Source excerpt:
· · · · · · ·

Norwegian Wood is one of the greatest novels of the 20th century and a goldmine of writing advice. If you’re serious about becoming a better writer, you should consider each book you read to be a schooling in the craft of language, character, and story. Today our teacher is Haruki Murakami and our textbook is Norwegian Wood.
Stick on some Beatles, stretch out with a beer, and grab your copy of the book. Class is now in session.
Warning: Spoilers Ahead. If you haven’t read Norwegian Wood, turn back now.
Norwegian Wood was published in 1987 and was the work that propelled Murakami into the literary limelight. The book sold over 4 million copies when it was first published, which resulted in a lot of unwanted attention for Murakami, prompting him to move back to Europe (where the book was originally written).
The story is told from the point of view of an older man looking back over his life at university. It’s a deeply reflective coming-of-age story that sees Toru Watanabe try to understand his relationship with the girlfriend (Naoko) of his best friend (Kisuki) years after he committed suicide.
No matter where you are in life, Norwegian Wood is bound to form a strong impression upon you. The book’s themes of love, loss, and sex will stir up a storm inside you. And if you’re a writer, you can learn a lot about the craft by consciously studying how Murakami moulds his narrative. So let’s dive in and see just a few reasons why Norwegian Wood is so great.
10 Things Writers Can Learn From Haruki Murakami’s Norwegian Wood
1. Sensuality – Erotica Writers Take Note!
I may or may not have spent some of my self-publishing career in the erotica circuit. And in that time I devoured all of the genre’s classics, bestsellers, and lesser-known gems. I found a few diamonds in the rough but, for the most part, erotica (especially the stuff climbing the Amazon charts today) made me supremely uncomfortable.
I’m not the only one that finds most of the books cringe-inducing. Just scroll through the reviews of some of the top sellers (most of which will disappear into oblivion within a fortnight) and you’ll see a common round of complaints: too much detail, too wooden characters, not enough build-up, and not enough believability.

· · · · · · ·

Task brief:
Answer these questions using the Norwegian Wood article:
(a) In what year was Norwegian Wood published?
(b) From whose point of view is the story told?
(c) What four complaints about top-selling erotica does the article say show up in reviews?

· · · · · · ·

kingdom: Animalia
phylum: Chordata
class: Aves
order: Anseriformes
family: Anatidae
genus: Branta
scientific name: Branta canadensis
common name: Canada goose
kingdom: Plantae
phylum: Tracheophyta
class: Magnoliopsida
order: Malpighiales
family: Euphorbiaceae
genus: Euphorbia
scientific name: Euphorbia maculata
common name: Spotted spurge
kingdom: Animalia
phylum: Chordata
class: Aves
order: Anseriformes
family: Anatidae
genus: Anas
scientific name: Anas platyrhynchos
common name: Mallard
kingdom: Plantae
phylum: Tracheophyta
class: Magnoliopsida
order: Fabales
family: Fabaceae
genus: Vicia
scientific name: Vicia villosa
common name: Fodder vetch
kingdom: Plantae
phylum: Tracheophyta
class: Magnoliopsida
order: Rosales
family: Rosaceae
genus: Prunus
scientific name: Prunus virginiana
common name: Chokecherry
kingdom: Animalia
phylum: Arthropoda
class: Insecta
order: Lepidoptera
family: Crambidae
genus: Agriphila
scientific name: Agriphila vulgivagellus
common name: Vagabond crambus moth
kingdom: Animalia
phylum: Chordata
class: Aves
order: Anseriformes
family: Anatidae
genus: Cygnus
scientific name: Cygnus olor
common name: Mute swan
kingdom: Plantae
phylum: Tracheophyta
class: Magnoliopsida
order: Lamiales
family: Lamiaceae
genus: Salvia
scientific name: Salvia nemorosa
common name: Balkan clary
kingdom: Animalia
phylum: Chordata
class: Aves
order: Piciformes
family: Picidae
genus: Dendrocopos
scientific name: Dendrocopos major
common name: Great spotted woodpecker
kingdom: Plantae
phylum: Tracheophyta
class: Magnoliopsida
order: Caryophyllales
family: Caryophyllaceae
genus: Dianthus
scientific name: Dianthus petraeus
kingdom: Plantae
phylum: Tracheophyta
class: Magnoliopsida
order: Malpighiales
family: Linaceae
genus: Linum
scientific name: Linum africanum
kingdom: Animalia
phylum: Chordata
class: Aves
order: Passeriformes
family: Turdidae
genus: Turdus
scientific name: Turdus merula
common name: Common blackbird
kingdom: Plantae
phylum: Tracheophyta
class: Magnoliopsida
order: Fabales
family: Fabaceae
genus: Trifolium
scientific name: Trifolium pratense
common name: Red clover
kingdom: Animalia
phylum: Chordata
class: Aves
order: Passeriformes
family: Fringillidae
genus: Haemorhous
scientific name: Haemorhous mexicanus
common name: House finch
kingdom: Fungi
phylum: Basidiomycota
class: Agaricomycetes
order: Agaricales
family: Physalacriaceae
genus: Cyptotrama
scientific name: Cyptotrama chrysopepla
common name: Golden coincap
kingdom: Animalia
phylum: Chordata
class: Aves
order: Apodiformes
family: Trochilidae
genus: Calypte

· · · · · · ·

Finished answer:
(a) 1987
(b) An older man looking back over his life at university
(c) Too much detail, too wooden characters, not enough build-up, and not enough believability